I am not implying that most TFA recruits (some of whom I personally know and respect) are self-centered egotists. Indeed, surely not all “corps members” are or desire to be future Goldman Sachs CEOs. Many (though less than they’d lead you to believe) will go on to be very successful teachers. But for those really dedicated to teaching, I strongly urge traditional routes to teaching. Before committing to a life in the classroom, one should actually spend time with kids. Volunteer, baby-sit, student teach. If one can’t make the time for, or have no interest in, these simple activities, one probably won’t love teaching anyway, and I find it almost criminal that TFA puts adults without any dedication to children in charge of students. It is unfair for students to be used as experiments as to whether or not their TFA teachers are good with kids. Likewise, both commendation and critique of TFA often focuses on its 8-week training “institute”. After countless hours spent in both traditional and non-traditional training, I can’t imagine that this is enough. Indeed, the implication that all there is to know about teaching can be learned in eight weeks makes a mockery of the complexities of the profession. The traditional training system used today is certainly highly flawed, but the answer is to make it more professional, not less. Teachers-in-training should seek out and receive as much education, guidance, and practice possible before using students as guinea pigs. Motivated and skilled teachers-to-be will become better, while those not cut out for the job will be weeded out before the stakes are too high. TFA instead promotes a sort of trial-by-fire method, but when a teacher fails, he brings his students down with him.

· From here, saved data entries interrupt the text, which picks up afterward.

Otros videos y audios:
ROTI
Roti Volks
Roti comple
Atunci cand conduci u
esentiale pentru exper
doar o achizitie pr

Additionally, the language used by TFA further erodes the profession and the entire concept of what it means to teach. TFA promotes the view that teaching, especially in “high needs” communities, is a “sacrifice”. It is a way to give of oneself, often for only two years, and “change the world”. But teaching is not a sacrifice; it is a privilege. From my time spent in classrooms and, most importantly, around students, in neighborhoods like the ones TFA targets, I’ve experienced the joy that comes from working with these students. The work is taxing, but you take from it so much more than you put in.

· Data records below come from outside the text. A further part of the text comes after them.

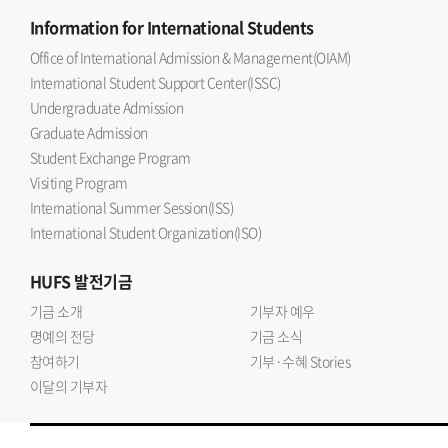
Information
for International Students
Office of International Admission & Management(OIAM)
International Student Support Center(ISSC)
Undergraduate Admission
Graduate Admission
Student Exchange Program
Visiting Program
International Summer Session(ISS)
International Student Organization(ISO)
HUFS
발전기금
기금 소개
기부자 예우
명예의 전당
기금 소식
참여하기
기부·수혜 Stories
이달의 기부자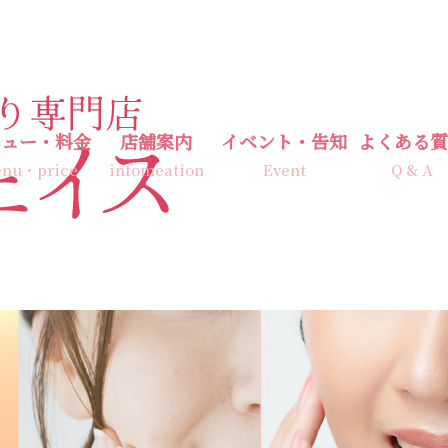
ニュー・料金
店舗案内
イベント・告知
よくある質
nu・price
infomeation
Event
Q & A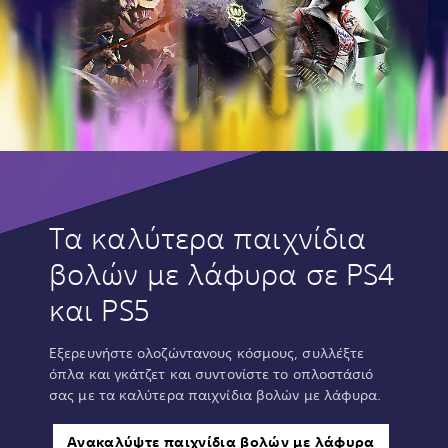
Τα καλύτερα παιχνίδια
βολών με λάφυρα σε PS4
και PS5
Εξερευνήστε ολοζώντανους κόσμους, συλλέξτε
όπλα και γκάτζετ και συντονίστε το οπλοστάσιό
σας με τα καλύτερα παιχνίδια βολών με λάφυρα.
Ανακαλύψτε παιχνίδια βολών με λάφυρα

But, at the end of the day, what TFA forgets, and I’ve largely neglected, is that teaching is not about the teachers, but about the students. Even if the students are lucky enough to have wonderful TFA-trained teachers, these figures will likely float out of their lives once their commitment is up. Indeed, perhaps because TFA lacks any hard data showing true student success, they place all their attention on the benefits to their corps members and not to the students in their classrooms. There are no student testimonials on their website, and students are only background figures in the homepage pictures. While TFA has been around over 20 years and its corps members have taught thousands, if not millions, of students, I have yet to see an article that addresses a single student’s experience. I don’t doubt that they’re out there, or that many students were positively affected by TFA, but I believe the lack of focus on this perspective speaks loudly about TFA’s primary interests. And if TFA isn’t teaching for the students, whom does it teach for?